**To-do item:** The records are given next. Repeat each one exactly.

(Dataset entries)
________________________________________

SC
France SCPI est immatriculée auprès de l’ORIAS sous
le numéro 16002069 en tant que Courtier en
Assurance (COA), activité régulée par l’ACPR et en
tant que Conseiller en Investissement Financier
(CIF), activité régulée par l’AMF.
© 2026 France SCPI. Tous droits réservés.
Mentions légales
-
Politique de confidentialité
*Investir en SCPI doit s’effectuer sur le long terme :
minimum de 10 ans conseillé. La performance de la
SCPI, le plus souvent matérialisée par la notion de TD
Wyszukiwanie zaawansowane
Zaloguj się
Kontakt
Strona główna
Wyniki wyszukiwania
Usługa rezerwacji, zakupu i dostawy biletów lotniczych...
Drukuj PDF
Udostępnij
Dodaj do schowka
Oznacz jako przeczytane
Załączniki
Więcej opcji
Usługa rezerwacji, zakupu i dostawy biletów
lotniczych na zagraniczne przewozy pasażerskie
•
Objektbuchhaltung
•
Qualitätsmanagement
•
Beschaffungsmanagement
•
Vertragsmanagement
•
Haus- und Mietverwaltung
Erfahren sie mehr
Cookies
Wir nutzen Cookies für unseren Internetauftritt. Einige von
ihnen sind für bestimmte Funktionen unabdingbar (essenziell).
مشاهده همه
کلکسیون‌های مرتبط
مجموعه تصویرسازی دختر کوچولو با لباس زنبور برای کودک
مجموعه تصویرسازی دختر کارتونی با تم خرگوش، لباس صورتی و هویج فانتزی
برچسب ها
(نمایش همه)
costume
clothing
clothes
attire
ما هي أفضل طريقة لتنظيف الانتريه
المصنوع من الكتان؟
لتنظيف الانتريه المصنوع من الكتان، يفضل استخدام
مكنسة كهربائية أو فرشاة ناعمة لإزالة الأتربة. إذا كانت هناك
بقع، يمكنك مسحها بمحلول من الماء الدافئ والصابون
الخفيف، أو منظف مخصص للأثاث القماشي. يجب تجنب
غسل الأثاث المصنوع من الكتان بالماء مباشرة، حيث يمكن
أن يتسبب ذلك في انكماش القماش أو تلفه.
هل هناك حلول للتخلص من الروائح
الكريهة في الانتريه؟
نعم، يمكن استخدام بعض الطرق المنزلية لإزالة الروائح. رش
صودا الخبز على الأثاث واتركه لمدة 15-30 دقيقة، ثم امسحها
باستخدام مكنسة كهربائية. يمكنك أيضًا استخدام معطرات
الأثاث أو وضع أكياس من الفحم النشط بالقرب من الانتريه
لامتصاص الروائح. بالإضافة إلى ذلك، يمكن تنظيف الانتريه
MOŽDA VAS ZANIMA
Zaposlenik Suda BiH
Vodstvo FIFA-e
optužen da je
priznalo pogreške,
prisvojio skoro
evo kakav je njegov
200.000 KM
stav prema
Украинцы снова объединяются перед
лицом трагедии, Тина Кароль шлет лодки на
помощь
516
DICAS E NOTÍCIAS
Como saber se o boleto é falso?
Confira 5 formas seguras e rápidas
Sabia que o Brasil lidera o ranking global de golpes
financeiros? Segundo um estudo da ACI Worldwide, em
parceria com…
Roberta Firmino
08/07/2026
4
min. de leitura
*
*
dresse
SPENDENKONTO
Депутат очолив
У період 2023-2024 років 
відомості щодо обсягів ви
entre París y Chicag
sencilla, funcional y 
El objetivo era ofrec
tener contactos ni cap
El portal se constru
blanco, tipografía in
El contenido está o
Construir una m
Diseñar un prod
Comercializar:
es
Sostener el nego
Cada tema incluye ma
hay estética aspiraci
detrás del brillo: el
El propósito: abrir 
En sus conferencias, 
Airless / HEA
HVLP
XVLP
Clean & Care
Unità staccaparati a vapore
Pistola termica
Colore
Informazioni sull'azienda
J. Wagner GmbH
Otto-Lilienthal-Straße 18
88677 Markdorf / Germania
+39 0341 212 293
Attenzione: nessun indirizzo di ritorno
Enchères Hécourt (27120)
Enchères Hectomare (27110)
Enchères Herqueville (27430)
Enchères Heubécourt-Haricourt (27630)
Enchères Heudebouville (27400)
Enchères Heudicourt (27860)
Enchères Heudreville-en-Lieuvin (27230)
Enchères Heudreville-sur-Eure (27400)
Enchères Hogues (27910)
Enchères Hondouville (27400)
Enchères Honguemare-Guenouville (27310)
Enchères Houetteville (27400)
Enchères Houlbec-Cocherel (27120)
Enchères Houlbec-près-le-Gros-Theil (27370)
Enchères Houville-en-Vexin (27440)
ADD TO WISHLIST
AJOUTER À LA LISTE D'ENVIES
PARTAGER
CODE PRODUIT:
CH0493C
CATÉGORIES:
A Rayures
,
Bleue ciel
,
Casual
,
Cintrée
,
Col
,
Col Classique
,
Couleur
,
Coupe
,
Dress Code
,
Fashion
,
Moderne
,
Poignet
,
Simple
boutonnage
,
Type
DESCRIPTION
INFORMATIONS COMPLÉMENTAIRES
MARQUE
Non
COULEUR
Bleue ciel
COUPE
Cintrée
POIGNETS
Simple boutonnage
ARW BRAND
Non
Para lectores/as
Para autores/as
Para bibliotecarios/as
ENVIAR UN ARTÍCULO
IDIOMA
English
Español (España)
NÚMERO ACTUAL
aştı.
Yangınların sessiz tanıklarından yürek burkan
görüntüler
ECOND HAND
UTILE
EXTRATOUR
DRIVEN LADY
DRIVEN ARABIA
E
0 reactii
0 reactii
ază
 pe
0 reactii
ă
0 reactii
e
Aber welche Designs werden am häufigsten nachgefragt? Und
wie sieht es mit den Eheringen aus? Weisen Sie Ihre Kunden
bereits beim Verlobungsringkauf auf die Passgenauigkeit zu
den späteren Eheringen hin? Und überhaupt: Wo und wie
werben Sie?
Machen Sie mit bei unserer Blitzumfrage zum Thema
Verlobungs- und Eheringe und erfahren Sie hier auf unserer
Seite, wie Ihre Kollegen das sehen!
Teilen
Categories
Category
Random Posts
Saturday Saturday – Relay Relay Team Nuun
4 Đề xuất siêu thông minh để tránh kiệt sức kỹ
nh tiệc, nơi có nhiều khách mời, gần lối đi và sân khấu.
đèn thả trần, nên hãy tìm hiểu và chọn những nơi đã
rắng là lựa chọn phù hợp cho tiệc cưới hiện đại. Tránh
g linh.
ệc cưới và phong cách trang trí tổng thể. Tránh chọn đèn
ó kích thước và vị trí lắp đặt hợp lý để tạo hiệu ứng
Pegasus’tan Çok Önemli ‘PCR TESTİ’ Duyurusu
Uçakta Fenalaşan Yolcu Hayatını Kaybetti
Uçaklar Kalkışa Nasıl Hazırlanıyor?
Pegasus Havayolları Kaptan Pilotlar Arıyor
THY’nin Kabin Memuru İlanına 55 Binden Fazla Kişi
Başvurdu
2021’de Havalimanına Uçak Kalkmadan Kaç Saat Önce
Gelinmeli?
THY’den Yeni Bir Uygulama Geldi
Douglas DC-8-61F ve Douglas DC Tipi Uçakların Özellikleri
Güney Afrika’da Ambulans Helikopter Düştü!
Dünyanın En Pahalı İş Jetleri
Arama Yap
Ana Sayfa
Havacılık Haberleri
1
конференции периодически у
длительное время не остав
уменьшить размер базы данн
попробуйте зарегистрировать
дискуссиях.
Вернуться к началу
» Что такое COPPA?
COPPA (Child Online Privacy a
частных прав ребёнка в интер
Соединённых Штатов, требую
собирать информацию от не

________________________________________

**Response to the exercise:**
SC
France SCPI est immatriculée auprès de l’ORIAS sous
le numéro 16002069 en tant que Courtier en
Assurance (COA), activité régulée par l’ACPR et en
tant que Conseiller en Investissement Financier
(CIF), activité régulée par l’AMF.
© 2026 France SCPI. Tous droits réservés.
Mentions légales
-
Politique de confidentialité
*Investir en SCPI doit s’effectuer sur le long terme :
minimum de 10 ans conseillé. La performance de la
SCPI, le plus souvent matérialisée par la notion de TD
Wyszukiwanie zaawansowane
Zaloguj się
Kontakt
Strona główna
Wyniki wyszukiwania
Usługa rezerwacji, zakupu i dostawy biletów lotniczych...
Drukuj PDF
Udostępnij
Dodaj do schowka
Oznacz jako przeczytane
Załączniki
Więcej opcji
Usługa rezerwacji, zakupu i dostawy biletów
lotniczych na zagraniczne przewozy pasażerskie
•
Objektbuchhaltung
•
Qualitätsmanagement
•
Beschaffungsmanagement
•
Vertragsmanagement
•
Haus- und Mietverwaltung
Erfahren sie mehr
Cookies
Wir nutzen Cookies für unseren Internetauftritt. Einige von
ihnen sind für bestimmte Funktionen unabdingbar (essenziell).
مشاهده همه
کلکسیون‌های مرتبط
مجموعه تصویرسازی دختر کوچولو با لباس زنبور برای کودک
مجموعه تصویرسازی دختر کارتونی با تم خرگوش، لباس صورتی و هویج فانتزی
برچسب ها
(نمایش همه)
costume
clothing
clothes
attire
ما هي أفضل طريقة لتنظيف الانتريه
المصنوع من الكتان؟
لتنظيف الانتريه المصنوع من الكتان، يفضل استخدام
مكنسة كهربائية أو فرشاة ناعمة لإزالة الأتربة. إذا كانت هناك
بقع، يمكنك مسحها بمحلول من الماء الدافئ والصابون
الخفيف، أو منظف مخصص للأثاث القماشي. يجب تجنب
غسل الأثاث المصنوع من الكتان بالماء مباشرة، حيث يمكن
أن يتسبب ذلك في انكماش القماش أو تلفه.
هل هناك حلول للتخلص من الروائح
الكريهة في الانتريه؟
نعم، يمكن استخدام بعض الطرق المنزلية لإزالة الروائح. رش
صودا الخبز على الأثاث واتركه لمدة 15-30 دقيقة، ثم امسحها
باستخدام مكنسة كهربائية. يمكنك أيضًا استخدام معطرات
الأثاث أو وضع أكياس من الفحم النشط بالقرب من الانتريه
لامتصاص الروائح. بالإضافة إلى ذلك، يمكن تنظيف الانتريه
MOŽDA VAS ZANIMA
Zaposlenik Suda BiH
Vodstvo FIFA-e
optužen da je
priznalo pogreške,
prisvojio skoro
evo kakav je njegov
200.000 KM
stav prema
Украинцы снова объединяются перед
лицом трагедии, Тина Кароль шлет лодки на
помощь
516
DICAS E NOTÍCIAS
Como saber se o boleto é falso?
Confira 5 formas seguras e rápidas
Sabia que o Brasil lidera o ranking global de golpes
financeiros? Segundo um estudo da ACI Worldwide, em
parceria com…
Roberta Firmino
08/07/2026
4
min. de leitura
*
*
dresse
SPENDENKONTO
Депутат очолив
У період 2023-2024 років 
відомості щодо обсягів ви
entre París y Chicag
sencilla, funcional y 
El objetivo era ofrec
tener contactos ni cap
El portal se constru
blanco, tipografía in
El contenido está o
Construir una m
Diseñar un prod
Comercializar:
es
Sostener el nego
Cada tema incluye ma
hay estética aspiraci
detrás del brillo: el
El propósito: abrir 
En sus conferencias, 
Airless / HEA
HVLP
XVLP
Clean & Care
Unità staccaparati a vapore
Pistola termica
Colore
Informazioni sull'azienda
J. Wagner GmbH
Otto-Lilienthal-Straße 18
88677 Markdorf / Germania
+39 0341 212 293
Attenzione: nessun indirizzo di ritorno
Enchères Hécourt (27120)
Enchères Hectomare (27110)
Enchères Herqueville (27430)
Enchères Heubécourt-Haricourt (27630)
Enchères Heudebouville (27400)
Enchères Heudicourt (27860)
Enchères Heudreville-en-Lieuvin (27230)
Enchères Heudreville-sur-Eure (27400)
Enchères Hogues (27910)
Enchères Hondouville (27400)
Enchères Honguemare-Guenouville (27310)
Enchères Houetteville (27400)
Enchères Houlbec-Cocherel (27120)
Enchères Houlbec-près-le-Gros-Theil (27370)
Enchères Houville-en-Vexin (27440)
ADD TO WISHLIST
AJOUTER À LA LISTE D'ENVIES
PARTAGER
CODE PRODUIT:
CH0493C
CATÉGORIES:
A Rayures
,
Bleue ciel
,
Casual
,
Cintrée
,
Col
,
Col Classique
,
Couleur
,
Coupe
,
Dress Code
,
Fashion
,
Moderne
,
Poignet
,
Simple
boutonnage
,
Type
DESCRIPTION
INFORMATIONS COMPLÉMENTAIRES
MARQUE
Non
COULEUR
Bleue ciel
COUPE
Cintrée
POIGNETS
Simple boutonnage
ARW BRAND
Non
Para lectores/as
Para autores/as
Para bibliotecarios/as
ENVIAR UN ARTÍCULO
IDIOMA
English
Español (España)
NÚMERO ACTUAL
aştı.
Yangınların sessiz tanıklarından yürek burkan
görüntüler
ECOND HAND
UTILE
EXTRATOUR
DRIVEN LADY
DRIVEN ARABIA
E
0 reactii
0 reactii
ază
 pe
0 reactii
ă
0 reactii
e
Aber welche Designs werden am häufigsten nachgefragt? Und
wie sieht es mit den Eheringen aus? Weisen Sie Ihre Kunden
bereits beim Verlobungsringkauf auf die Passgenauigkeit zu
den späteren Eheringen hin? Und überhaupt: Wo und wie
werben Sie?
Machen Sie mit bei unserer Blitzumfrage zum Thema
Verlobungs- und Eheringe und erfahren Sie hier auf unserer
Seite, wie Ihre Kollegen das sehen!
Teilen
Categories
Category
Random Posts
Saturday Saturday – Relay Relay Team Nuun
4 Đề xuất siêu thông minh để tránh kiệt sức kỹ
nh tiệc, nơi có nhiều khách mời, gần lối đi và sân khấu.
đèn thả trần, nên hãy tìm hiểu và chọn những nơi đã
rắng là lựa chọn phù hợp cho tiệc cưới hiện đại. Tránh
g linh.
ệc cưới và phong cách trang trí tổng thể. Tránh chọn đèn
ó kích thước và vị trí lắp đặt hợp lý để tạo hiệu ứng
Pegasus’tan Çok Önemli ‘PCR TESTİ’ Duyurusu
Uçakta Fenalaşan Yolcu Hayatını Kaybetti
Uçaklar Kalkışa Nasıl Hazırlanıyor?
Pegasus Havayolları Kaptan Pilotlar Arıyor
THY’nin Kabin Memuru İlanına 55 Binden Fazla Kişi
Başvurdu
2021’de Havalimanına Uçak Kalkmadan Kaç Saat Önce
Gelinmeli?
THY’den Yeni Bir Uygulama Geldi
Douglas DC-8-61F ve Douglas DC Tipi Uçakların Özellikleri
Güney Afrika’da Ambulans Helikopter Düştü!
Dünyanın En Pahalı İş Jetleri
Arama Yap
Ana Sayfa
Havacılık Haberleri
1
конференции периодически у
длительное время не остав
уменьшить размер базы данн
попробуйте зарегистрировать
дискуссиях.
Вернуться к началу
» Что такое COPPA?
COPPA (Child Online Privacy a
частных прав ребёнка в интер
Соединённых Штатов, требую
собирать информацию от не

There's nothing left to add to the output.